De fato, a proliferação de dados e as atividades relacionadas à doença estão levando muitas pessoas a descobrir que aquele mal-estar que sentem só de pensar em matar uma barata ou entrar num avião é assunto sério. O resultado é que elas acabam engordando as taxas de incidência da doença, acendendo ainda mais holofotes sobre o distúrbio. No entanto, há outra razão para que as fobias ganhem mais atenção da medicina. Muitos especialistas acreditam que a vida moderna, com toda sua carga de violência, stress e desigualdades sociais, pode estar fazendo crescer o número de casos da doença. "O transtorno ansioso depende de facilitações do meio ambiente para aflorar. Com as características que as grandes cidades adquiriram, a população está mais exposta a situações de risco e é muito provável que isso contribua para o surgimento de manifestações fóbicas em pessoas que, de outra forma, teriam menos chances de vivenciar o problema", acredita Miguel Roberto Jorge, presidente da Sociedade Brasileira de Psiquiatria. A psicóloga paulista Cecília Bellina, que cuida exclusivamente de pessoas com medo de dirigir, concorda com Jorge. "As fobias estão crescendo por causa do stress. A vida moderna deixa todos mais temerosos", reforça. Desde que iniciou esse atendimento, há seis anos, já passaram por seus consultórios 1.200 pessoas.

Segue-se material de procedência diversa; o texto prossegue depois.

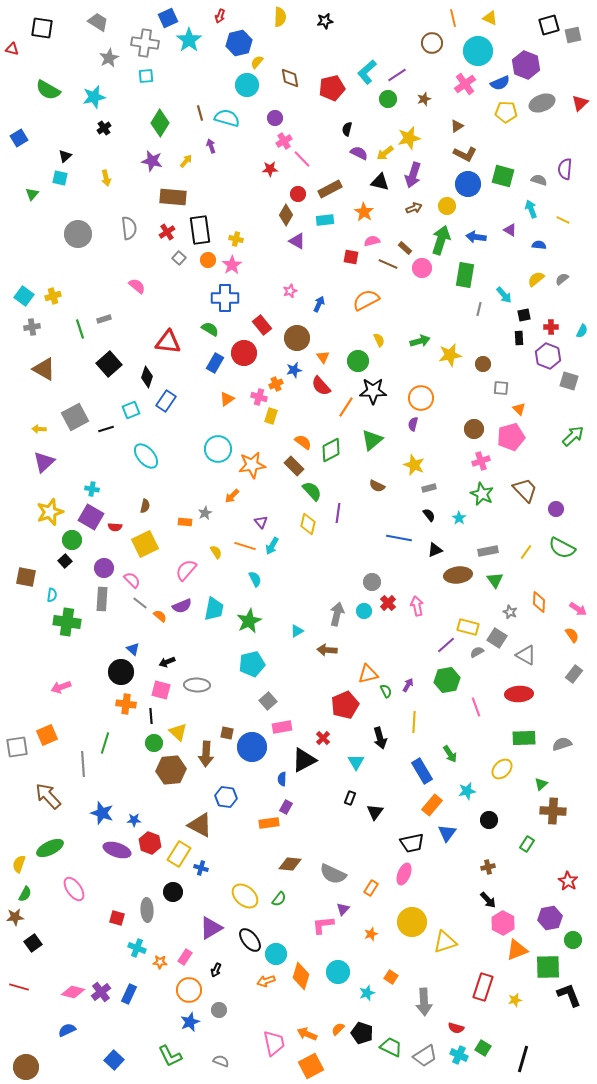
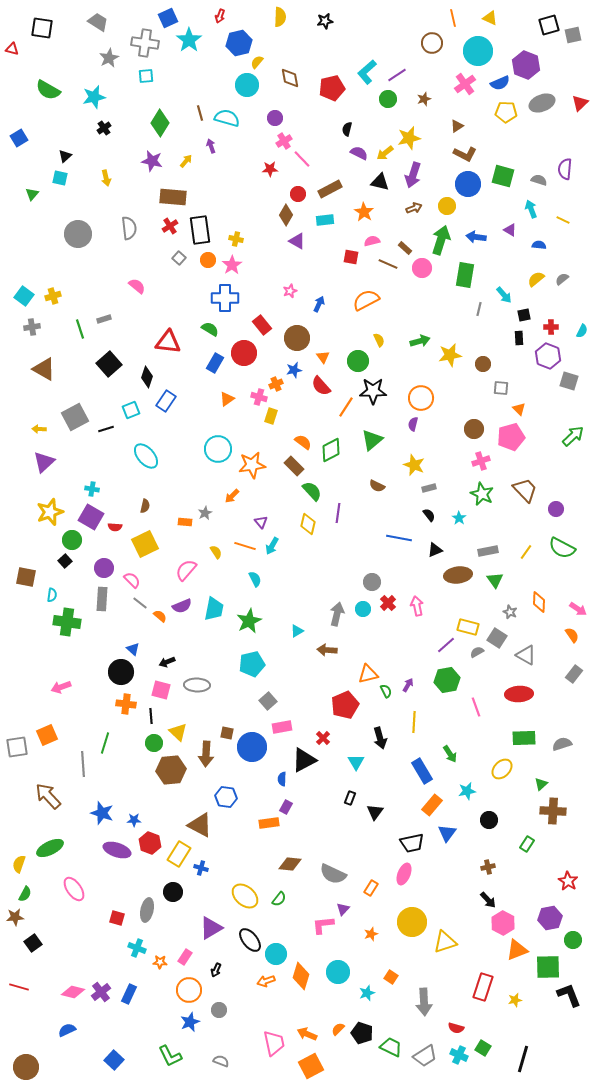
red cross at (167, 232): moved 3 px right, 6 px up
cyan circle at (364, 611): moved 1 px left, 2 px up
gray ellipse at (147, 910): rotated 15 degrees clockwise
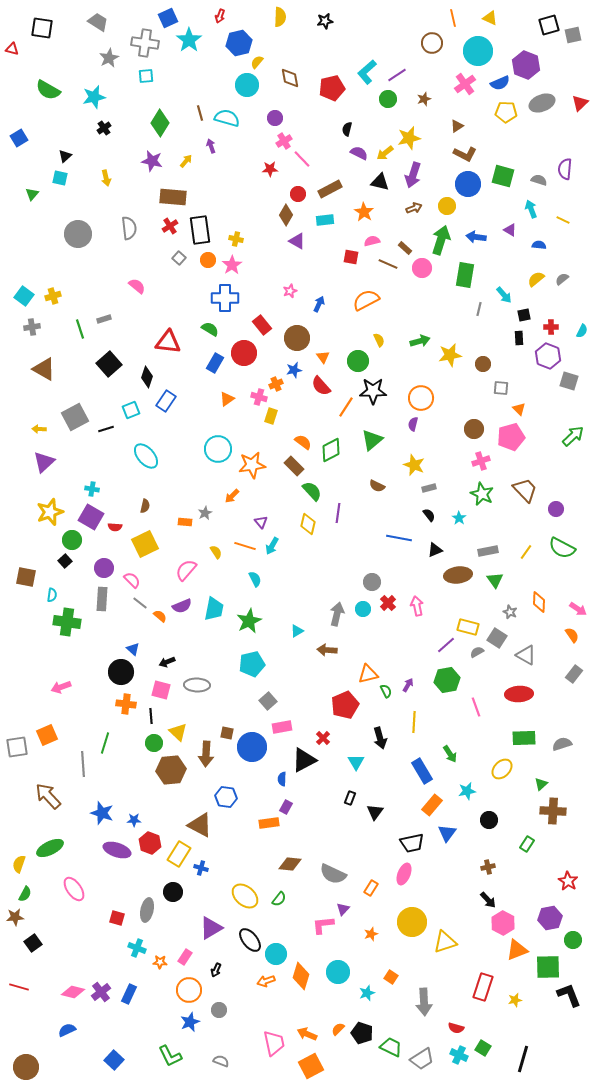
gray trapezoid at (425, 1056): moved 3 px left, 3 px down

Felizmente, muita coisa vem sendo descoberta sobre o problema, incluído pela Organização Mundial da Saúde (OMS) numa classificação internacional de doenças vigentes no Brasil desde 1996. Sabe-se, por exemplo, que o transtorno ansioso fóbico costuma surgir entre o final da infância e o princípio da adolescência e o início da idade adulta, de acordo com a modalidade de medo. Hoje, a fobia está dividida em três tipos: específica (de objetos e situações), social (que afasta a pessoa do ambiente público por temer passar por momento vexatório) e agorafobia (medo de sentir medo e não contar com ajuda de alguém para resolver o problema). Entre as fobias específicas estão medos como os de animais, ambiente natural (água) e doenças. Acrescentem-se ao quadro os temores de dirigir carro e encarar ferimentos. Na fobia social, o problema são os outros. A expectativa da avaliação negativa alheia esmaga o sofredor desse distúrbio. Conduzir um veículo pode ser enquadrado nesse caso se o motorista evita dirigir porque se apavora com a idéia de ser criticado ou ridicularizado. Assinar cheques, escrever o nome, alimentar-se, iniciar ou manter conversas e falar ao telefone são motivos suficientes para afastar a pessoa do convívio com a sociedade. Ela prefere ficar só, o contrário do que ocorre com quem padece de agorafobia.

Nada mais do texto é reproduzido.